**EXERCISES**
1. In the passage on grieving a mother's death, what error does the writer say they made?
2. Write the next part of the passage on grieving a mother's death, beginning after its final sentence.

I now move into the vastness stage.

The vastness stage sounds like something from Glastonbury, the place where all the prog rockers go to strut their stuff.

In fact, it is the moment that I look at this thing and see the size of it. It is much, much bigger than I had suspected. I had a moment of terror last night, looking at the bigness. I thought of TS: ‘I shall show you fear in a handful of dust.’

It was not that I was in denial. I had looked reality hard in its basilisk eye. I understood very well the fact of death, the fact of absence, the space left behind. I knew all that.

But somewhere, in the back on my mind, a voice hummed from my practical self, from my Britishness, from the culture itself. The song this voice sang was very plain. It said: this happens to everyone. Everyone’s mother dies. I think I made a category error. I muddled up usual with small. It’s also to do with age. Eighty-one is a pretty good age. The great span was achieved; the race was run. There was none of that jarring tragedy of a person cut off in their prime. So there was a natural order to the thing.

It’s the paradox of death. It’s so normal. And yet, it is oceanic and odd and shocking and wrong. So, there was a moment when I looked onto the vast spaces, and felt fear.

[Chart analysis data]
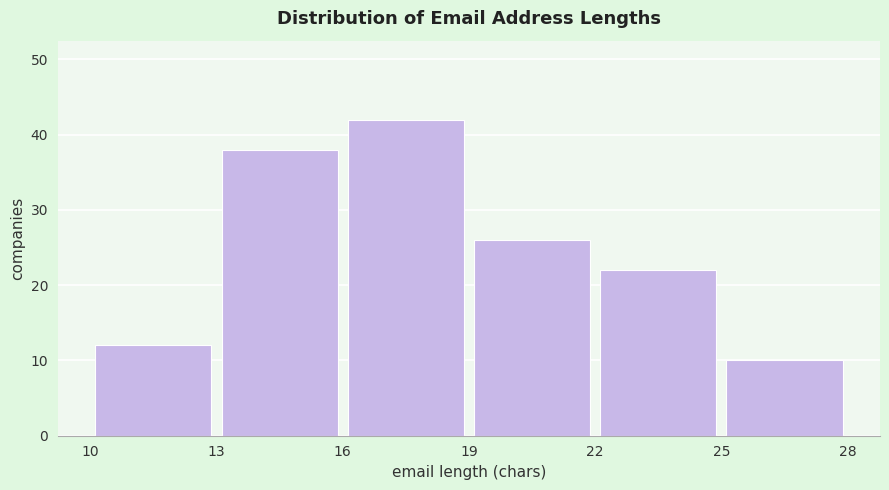

Reading left to right, list every bar in this chart as the range it spans on the x-axis followed by its height. The values are not printed on the chart, so give them approximately, as read against the axis.

10 to 13: 12
13 to 16: 38
16 to 19: 42
19 to 22: 26
22 to 25: 22
25 to 28: 10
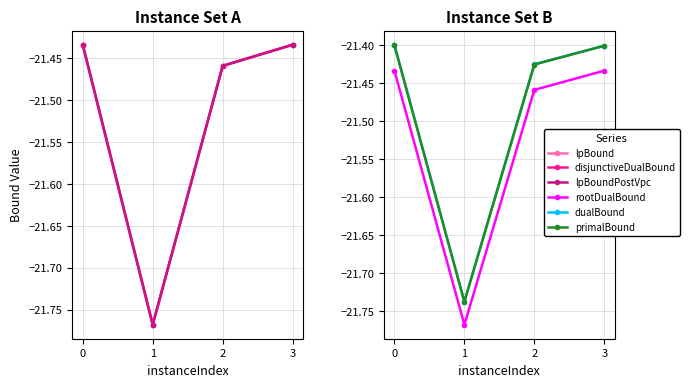

What are all the series names shown in the legend?

lpBound, disjunctiveDualBound, lpBoundPostVpc, rootDualBound, dualBound, primalBound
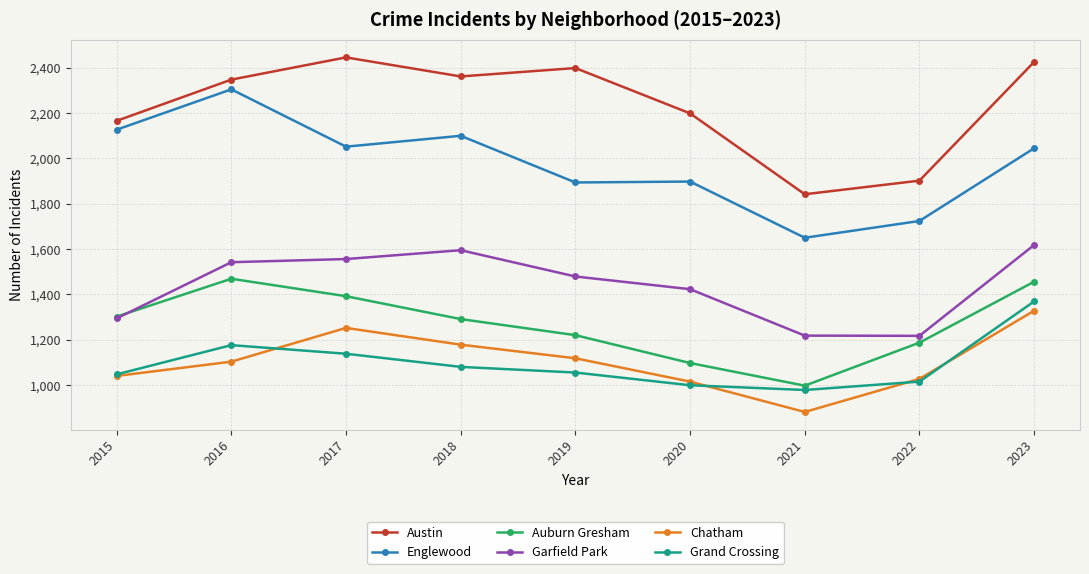

What is the minimum value shown in the chart?

881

**ANSWERS TO THE EXERCISE**
1. A category error: muddling up usual with small.

2.
I find it amazing that such a little person could leave such a great gap. She was tiny, like a little bird by the end.

That is what I am contemplating now. It came as a bit of a surprise. I have to stare at the vastness and accept it. I remember that I carry vastness inside me, since I, like all humans, am made of stardust. I love that fact and never cease to be astounded by it. A gentleman was talking about it on the World Service a couple of days ago. I like to think that humans came from stars and will, in a metaphorical way, go back to stars. The depth of the absence is like the depth of the universe. I go outside and look at the night sky and imagine all the Dear Departeds twinkling down on me. There’s quite a party, going on up there.

I don’t know where people go when they don’t exist in the world any more. For the moment, I’m going to put them in the sky. (Sometimes I give them to the hills; sometimes they live in the woods; sometimes they exist still for me in the wind.) Just now, they are stars, shining down from the infinite spaces. They are gentle and beautiful and merry, and a very, very long way away.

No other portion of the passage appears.